Task statement — How many lines in the data below contain the string "sketchPlane"? Case must match. Reply with the number only.

Begin

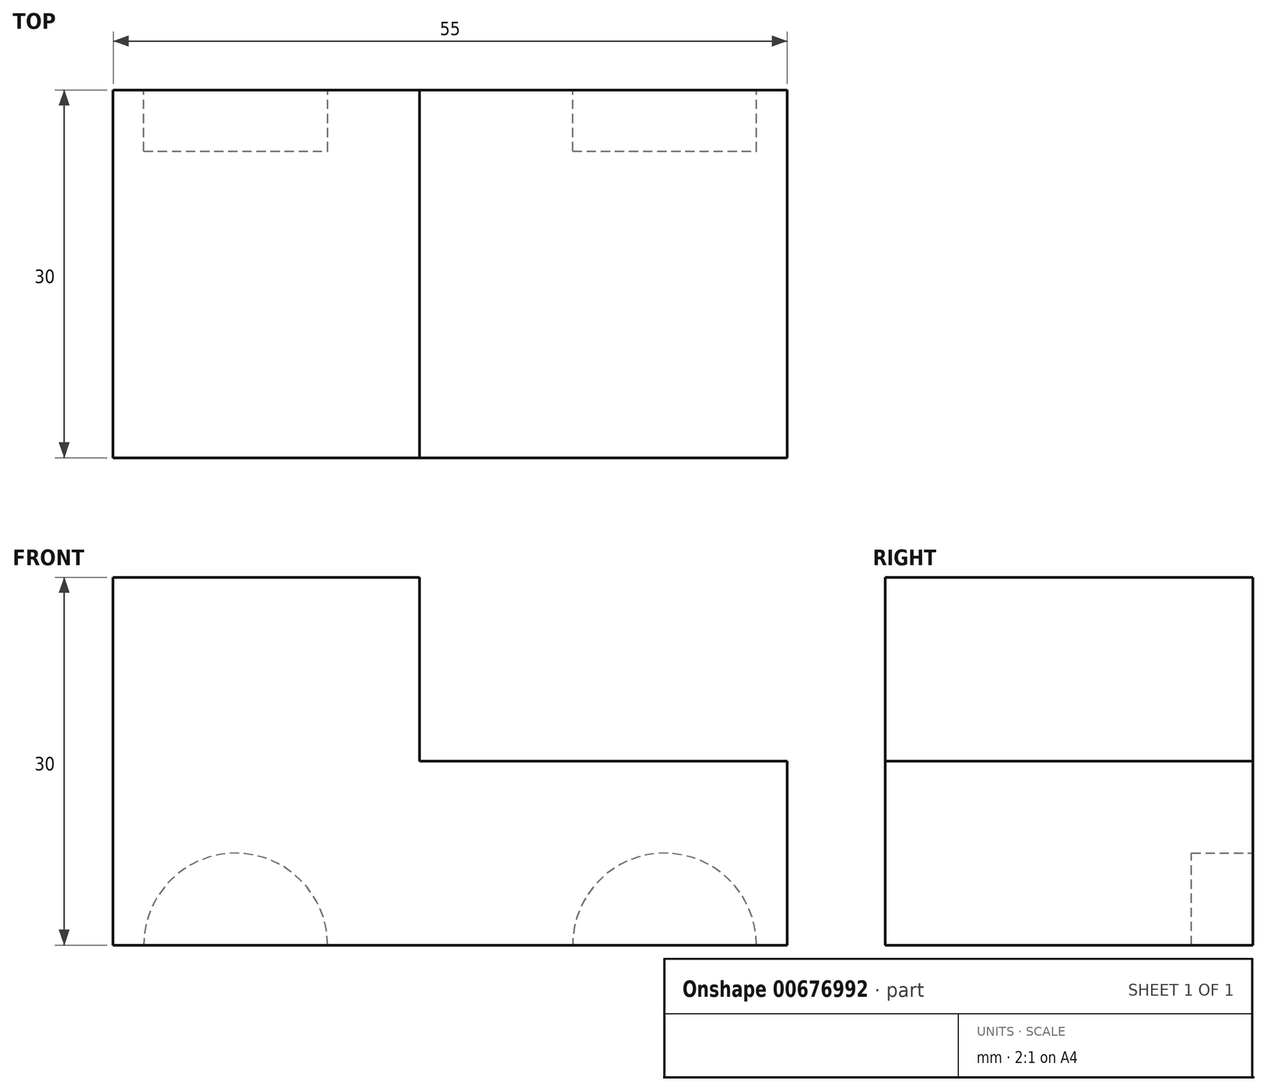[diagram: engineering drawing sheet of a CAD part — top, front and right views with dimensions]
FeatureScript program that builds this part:
annotation { "Feature Type Name" : "Feature", "Feature Type Description" : "" }
export const myFeature = defineFeature(function(context is Context, id is Id, definition is map)
    precondition{}
    {
        {
            var Q0;
            Q0=qCreatedBy(makeId("Top.planeOp"),FACE);
            var sketch = newSketch(context, id + "F0", { "sketchPlane" : qUnion([Q0])});
            skLineSegment(sketch, "E0.bottom", {"start": v(-18.4, 24.91) * mm, "end": v(36.6, 24.91) * mm});
            skLineSegment(sketch, "E0.top", {"start": v(-18.4, -5.09) * mm, "end": v(36.6, -5.09) * mm});
            skLineSegment(sketch, "E0.left", {"start": v(-18.4, 24.91) * mm, "end": v(-18.4, -5.09) * mm});
            skLineSegment(sketch, "E0.right", {"start": v(36.6, 24.91) * mm, "end": v(36.6, -5.09) * mm});
            skSolve(sketch);
        }
        {
            var Q0;
            Q0=makeQuery(id+"F0.imprint","IMPRINT",FACE,{"disambiguationData":[TD([[makeQuery(id+"F0.imprint","IMPRINT",EDGE,{"derivedFrom":sQuery(id+"F0.wireOp",EDGE,"E0.bottom")}),-1.0]])]});
            extrude(context, id + "F1", {"entities" : qUnion([Q0]), "depth" : 30 * mm, "offsetDistance" : 25 * mm});
        }
        {
            var Q0;
            Q0=makeQuery(id+"F1.opExtrude","SWEPT_FACE",FACE,{"disambiguationData":[OSD([sQuery(id+"F0.wireOp",EDGE,"E0.bottom")])]});
            var sketch = newSketch(context, id + "F2", { "sketchPlane" : qUnion([Q0])});
            skLineSegment(sketch, "E1", {"start": v(-36.6, 15) * mm, "end": v(-6.6, 15) * mm});
            skLineSegment(sketch, "E2", {"start": v(-6.6, 30) * mm, "end": v(-6.6, 15) * mm});
            skLineSegment(sketch, "E3", {"start": v(-6.6, 30) * mm, "end": v(18.4, 30) * mm});
            skSolve(sketch);
        }
        {
            var Q0;
            Q0 = qSketchRegion(id + "F2", true);
            var Q1;
            {var subQ0=sQuery(id+"F2.wireOp",EDGE,"E1");Q1=makeQuery(id+"F2.imprint","IMPRINT",FACE,{"disambiguationData":[TD([[makeQuery(id+"F2.imprint","IMPRINT",EDGE,{"derivedFrom":subQ0}),1.0]])]});}
            extrude(context, id + "F3", {"entities" : qUnion([Q0, Q1]), "operationType" : NewBodyOperationType.REMOVE, "endBound" : BoundingType.THROUGH_ALL, "oppositeDirection" : true, "depth" : 25 * mm, "offsetDistance" : 25 * mm});
        }
        {
            var Q0;
            Q0=makeQuery(id+"F1.opExtrude","SWEPT_FACE",FACE,{"disambiguationData":[OSD([sQuery(id+"F0.wireOp",EDGE,"E0.bottom")])]});
            var sketch = newSketch(context, id + "F4", { "sketchPlane" : qUnion([Q0])});
            skCircle(sketch, "E4", {"center": v(-26.6, 0) * mm, "radius": 7.5 * mm});
            skCircle(sketch, "E5.1.0.0", {"center": v(8.4, 0) * mm, "radius": 7.5 * mm});
            skLineSegment(sketch, "E5.direction1", {"start": v(-26.6, 0) * mm, "end": v(8.4, 0) * mm, "construction": true});
            skSolve(sketch);
        }
        {
            var Q0;
            {var subQ0=sQuery(id+"F4.wireOp",EDGE,"E4");var subQ1=makeQuery(id+"F1.opExtrude","CAP_EDGE",EDGE,{"disambiguationData":[OSD([sQuery(id+"F0.wireOp",EDGE,"E0.bottom")])],"isStart":true});var subQ2=makeQuery(id+"F4.imprint","INTERSECT",VERTEX,{"disambiguationData":[OD(0.0)],"derivedFrom":[subQ1,subQ0]});Q0=makeQuery(id+"F4.imprint","IMPRINT",FACE,{"disambiguationData":[TD([[makeQuery(id+"F4.imprint","IMPRINT",EDGE,{"disambiguationData":[TD([[subQ2,1.0]])],"derivedFrom":subQ0}),1.0]])]});}
            var Q1;
            {var subQ0=sQuery(id+"F4.wireOp",EDGE,"E5.1.0.0");var subQ1=makeQuery(id+"F1.opExtrude","CAP_EDGE",EDGE,{"disambiguationData":[OSD([sQuery(id+"F0.wireOp",EDGE,"E0.bottom")])],"isStart":true});var subQ2=makeQuery(id+"F4.imprint","INTERSECT",VERTEX,{"disambiguationData":[OD(0.0)],"derivedFrom":[subQ1,subQ0]});Q1=makeQuery(id+"F4.imprint","IMPRINT",FACE,{"disambiguationData":[TD([[makeQuery(id+"F4.imprint","IMPRINT",EDGE,{"disambiguationData":[TD([[subQ2,-1.0]])],"derivedFrom":subQ0}),1.0]])]});}
            extrude(context, id + "F5", {"entities" : qUnion([Q0, Q1]), "operationType" : NewBodyOperationType.REMOVE, "oppositeDirection" : true, "depth" : 5 * mm, "offsetDistance" : 25 * mm});
        }
    });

End

Exercise solution — 3